# Changing T8 to T5



## Abner (Apr 7, 2009)

hey everyone i been searching the web trying to find some way to change the from T8 to T5 and keep my hood i.e diy retro-fit....anyone have any ideas or done this before?? i have a 30 gallon kit(waterhome) i bought from pj's and it came with 2 T8 bulbs i have since changed to a power-glo and actinic for the purpose of a reef tank.

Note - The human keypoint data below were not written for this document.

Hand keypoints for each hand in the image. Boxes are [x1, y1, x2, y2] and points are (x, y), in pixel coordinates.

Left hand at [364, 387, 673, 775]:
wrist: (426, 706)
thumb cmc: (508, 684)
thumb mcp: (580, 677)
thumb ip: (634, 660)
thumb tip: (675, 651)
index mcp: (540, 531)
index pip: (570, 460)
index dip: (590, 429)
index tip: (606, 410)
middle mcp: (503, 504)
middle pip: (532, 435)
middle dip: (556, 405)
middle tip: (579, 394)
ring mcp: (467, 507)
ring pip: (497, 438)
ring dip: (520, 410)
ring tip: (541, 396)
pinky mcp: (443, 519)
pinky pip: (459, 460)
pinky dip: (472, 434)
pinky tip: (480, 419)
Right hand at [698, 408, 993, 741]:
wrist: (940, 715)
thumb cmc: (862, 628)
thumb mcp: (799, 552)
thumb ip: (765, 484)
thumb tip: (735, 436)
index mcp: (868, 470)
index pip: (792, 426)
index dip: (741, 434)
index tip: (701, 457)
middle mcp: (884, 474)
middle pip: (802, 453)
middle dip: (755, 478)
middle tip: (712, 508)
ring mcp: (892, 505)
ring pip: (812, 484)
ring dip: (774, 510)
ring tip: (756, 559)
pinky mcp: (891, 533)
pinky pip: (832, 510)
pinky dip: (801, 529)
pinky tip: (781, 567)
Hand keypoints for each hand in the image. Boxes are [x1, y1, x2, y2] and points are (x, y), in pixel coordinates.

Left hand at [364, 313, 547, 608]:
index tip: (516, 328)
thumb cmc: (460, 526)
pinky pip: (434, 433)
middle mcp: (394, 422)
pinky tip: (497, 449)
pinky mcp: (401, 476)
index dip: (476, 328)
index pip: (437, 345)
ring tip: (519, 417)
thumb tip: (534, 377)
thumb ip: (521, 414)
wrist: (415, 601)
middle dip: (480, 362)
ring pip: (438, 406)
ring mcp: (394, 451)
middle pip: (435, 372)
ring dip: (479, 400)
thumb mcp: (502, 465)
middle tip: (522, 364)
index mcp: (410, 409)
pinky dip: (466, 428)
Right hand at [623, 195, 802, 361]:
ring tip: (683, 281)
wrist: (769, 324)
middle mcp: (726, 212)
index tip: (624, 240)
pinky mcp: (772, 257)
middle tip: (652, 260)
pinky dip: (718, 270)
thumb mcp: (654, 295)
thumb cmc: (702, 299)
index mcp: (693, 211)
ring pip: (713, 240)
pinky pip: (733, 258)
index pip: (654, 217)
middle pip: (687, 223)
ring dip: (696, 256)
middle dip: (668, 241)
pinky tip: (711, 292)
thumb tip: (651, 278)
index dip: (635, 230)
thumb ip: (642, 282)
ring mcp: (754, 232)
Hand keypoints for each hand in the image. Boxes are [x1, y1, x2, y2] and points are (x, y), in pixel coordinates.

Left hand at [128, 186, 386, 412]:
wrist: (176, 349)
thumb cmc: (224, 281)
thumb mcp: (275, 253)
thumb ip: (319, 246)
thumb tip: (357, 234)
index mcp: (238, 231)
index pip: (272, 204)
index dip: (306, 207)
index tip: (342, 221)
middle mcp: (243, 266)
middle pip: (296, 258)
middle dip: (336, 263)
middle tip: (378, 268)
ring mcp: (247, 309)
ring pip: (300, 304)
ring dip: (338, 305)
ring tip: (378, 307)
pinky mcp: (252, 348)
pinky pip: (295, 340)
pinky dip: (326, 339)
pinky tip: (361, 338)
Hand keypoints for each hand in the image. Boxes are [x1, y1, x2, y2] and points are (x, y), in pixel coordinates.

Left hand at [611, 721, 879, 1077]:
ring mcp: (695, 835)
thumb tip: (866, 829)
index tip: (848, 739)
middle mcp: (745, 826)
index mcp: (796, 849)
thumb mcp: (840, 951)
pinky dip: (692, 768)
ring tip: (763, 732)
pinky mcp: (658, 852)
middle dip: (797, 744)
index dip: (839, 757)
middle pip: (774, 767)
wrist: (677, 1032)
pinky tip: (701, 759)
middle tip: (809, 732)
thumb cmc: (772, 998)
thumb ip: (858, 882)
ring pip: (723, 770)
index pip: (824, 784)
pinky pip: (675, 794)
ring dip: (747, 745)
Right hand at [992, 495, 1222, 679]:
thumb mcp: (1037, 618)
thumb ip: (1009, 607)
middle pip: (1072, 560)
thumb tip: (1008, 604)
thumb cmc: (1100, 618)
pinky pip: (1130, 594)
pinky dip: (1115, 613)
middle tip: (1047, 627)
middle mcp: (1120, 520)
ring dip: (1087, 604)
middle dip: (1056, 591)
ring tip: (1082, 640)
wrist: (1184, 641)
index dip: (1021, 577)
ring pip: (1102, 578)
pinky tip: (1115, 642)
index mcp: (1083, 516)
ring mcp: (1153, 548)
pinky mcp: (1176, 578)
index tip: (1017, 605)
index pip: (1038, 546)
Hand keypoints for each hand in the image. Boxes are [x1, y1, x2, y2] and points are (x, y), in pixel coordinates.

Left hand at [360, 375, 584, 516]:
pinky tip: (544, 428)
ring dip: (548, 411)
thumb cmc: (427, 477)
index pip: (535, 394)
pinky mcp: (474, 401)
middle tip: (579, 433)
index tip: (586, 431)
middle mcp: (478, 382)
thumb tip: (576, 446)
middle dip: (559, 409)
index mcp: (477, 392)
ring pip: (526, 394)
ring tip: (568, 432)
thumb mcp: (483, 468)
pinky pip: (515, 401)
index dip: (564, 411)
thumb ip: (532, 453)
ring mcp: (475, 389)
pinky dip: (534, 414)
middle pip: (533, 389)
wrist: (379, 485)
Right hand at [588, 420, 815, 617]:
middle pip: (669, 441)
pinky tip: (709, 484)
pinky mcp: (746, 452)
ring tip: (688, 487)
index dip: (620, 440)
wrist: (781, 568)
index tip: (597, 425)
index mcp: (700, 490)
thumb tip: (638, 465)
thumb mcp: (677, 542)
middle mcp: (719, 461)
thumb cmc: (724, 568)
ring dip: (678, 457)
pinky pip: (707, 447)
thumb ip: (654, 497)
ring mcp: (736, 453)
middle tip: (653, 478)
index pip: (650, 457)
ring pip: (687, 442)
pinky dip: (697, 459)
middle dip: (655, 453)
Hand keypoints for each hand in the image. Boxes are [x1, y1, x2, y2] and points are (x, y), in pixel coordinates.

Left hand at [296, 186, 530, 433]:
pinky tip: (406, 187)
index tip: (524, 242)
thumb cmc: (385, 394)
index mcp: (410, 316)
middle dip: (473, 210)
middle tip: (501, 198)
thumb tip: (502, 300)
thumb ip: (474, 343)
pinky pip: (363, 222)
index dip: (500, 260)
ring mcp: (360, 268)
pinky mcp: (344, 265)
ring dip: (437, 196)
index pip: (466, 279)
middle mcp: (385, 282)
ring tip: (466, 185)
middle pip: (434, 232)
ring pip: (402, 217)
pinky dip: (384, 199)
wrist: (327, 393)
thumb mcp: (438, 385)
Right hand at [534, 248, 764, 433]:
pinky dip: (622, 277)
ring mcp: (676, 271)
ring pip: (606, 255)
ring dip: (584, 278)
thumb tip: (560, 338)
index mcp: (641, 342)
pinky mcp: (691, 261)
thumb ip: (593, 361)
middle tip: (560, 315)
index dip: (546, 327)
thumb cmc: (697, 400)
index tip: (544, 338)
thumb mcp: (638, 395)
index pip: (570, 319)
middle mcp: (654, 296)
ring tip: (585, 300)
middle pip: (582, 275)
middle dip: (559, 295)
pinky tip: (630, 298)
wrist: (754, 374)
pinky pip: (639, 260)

So yeah would appreciate it someone knew how i could change out the light system for a t5 one...tank footprint is 31x14x18 so was thinking just 2 T5 bulbs let me know if you think i need more but i guess will cross that bridge if we get to it...thanx in advance


----------



## ameekplec. (May 1, 2008)

http://oceanaquatics.com/store/product/2569/Sun-Blaze-T5-Strip-Light-24"/

Order a few of these - 3 -4 would work best in your tank. Best thing to use if you're not a super DIYer, and also a more economical option - seperately, a reflector would be $25, end caps, standoffs, bulb clips another $6, a ballast $30 - 40, and bulb $25 so it's a pretty good deal, albeit not the best reflector or bulbs. You could just buy one or two bluer bulbs to replace the stock 6500K lamp.


----------



## Abner (Apr 7, 2009)

thanx ameek i'm pretty good in the diy department if i know how to go about doing it...will try to order the stuff next week and then i can go from there


----------